Retired Boulder Police Detective Bob Whitson told Cold Case that “there may have been some evidence on the duct tape if that wasn’t removed.”
A suitcase placed underneath a broken basement window
When John and a friend searched the house, they noticed an open and broken window in the basement. He told the Netflix series that he broke that same window the previous year after losing his keys, but remembered getting the glass fixed. Underneath the window, they saw a suitcase.
“The suitcase shouldn’t have been there,” John said in Cold Case. “It was set there like it was a step because the window was fairly high … you needed a ladder or a stepstool or something to get up through it.”
A piece of rope found in the guest bedroom
In a guest bedroom next to JonBenét’s room, a piece of rope was found that Lou Smit, a detective who came out of retirement to help the Boulder police with the murder investigation, alleged did not belong to the Ramseys.
“Nobody in the Ramsey family can identify it,” he said in a previously recorded video diary featured in Cold Case. “It is a possibility that the … intruder could’ve taken that in with him also to use as binding and just left it up there.”
Smit died at age 75 in 2010, according to The New York Times.
An unidentified bootprint in the basement near where JonBenét was found
The Daily Camera reported in 2000 that police found a partial footprint in the Ramsey basement with the words “Hi Tec” in it. No one in the family owned a similar shoe.

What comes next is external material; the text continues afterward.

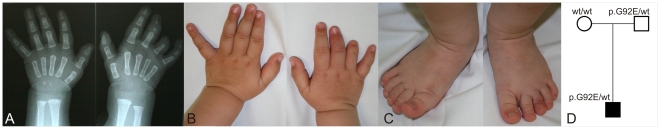
Patient phenotype.X-rays of the patients hands (A) were taken before the operation, at the age of 4 months, showing the unilateral atypical BDB-like phenotype. Photographs of hands (B) and feet (C) were taken after the surgical correction, at the age of 22 months. Note that the middle phalanx of the 3rd left toe was removed and implanted as the middle phalanx of the 3rd finger of the right hand in order to stabilize the digit and improve functionality. The pedigree (D) shows the patient carrying the heterozygous change p.G92E in NOG which he inherited from the healthy father.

Ollie Gray, a private detective hired by the Ramseys, told the Colorado paper that he gave police a pair of Hi-Tec boots so they could compare them against the prints. Then-Boulder Police Chief Mark Beckner told The Daily Camera, “If you look at them, they look pretty close. You really can’t tell.”
Boulder Police have not confirmed if the boots did indeed match.
In Cold Case, Smit also claimed that there was “a faint impression of possibly a footprint” on top of the suitcase found under the basement window.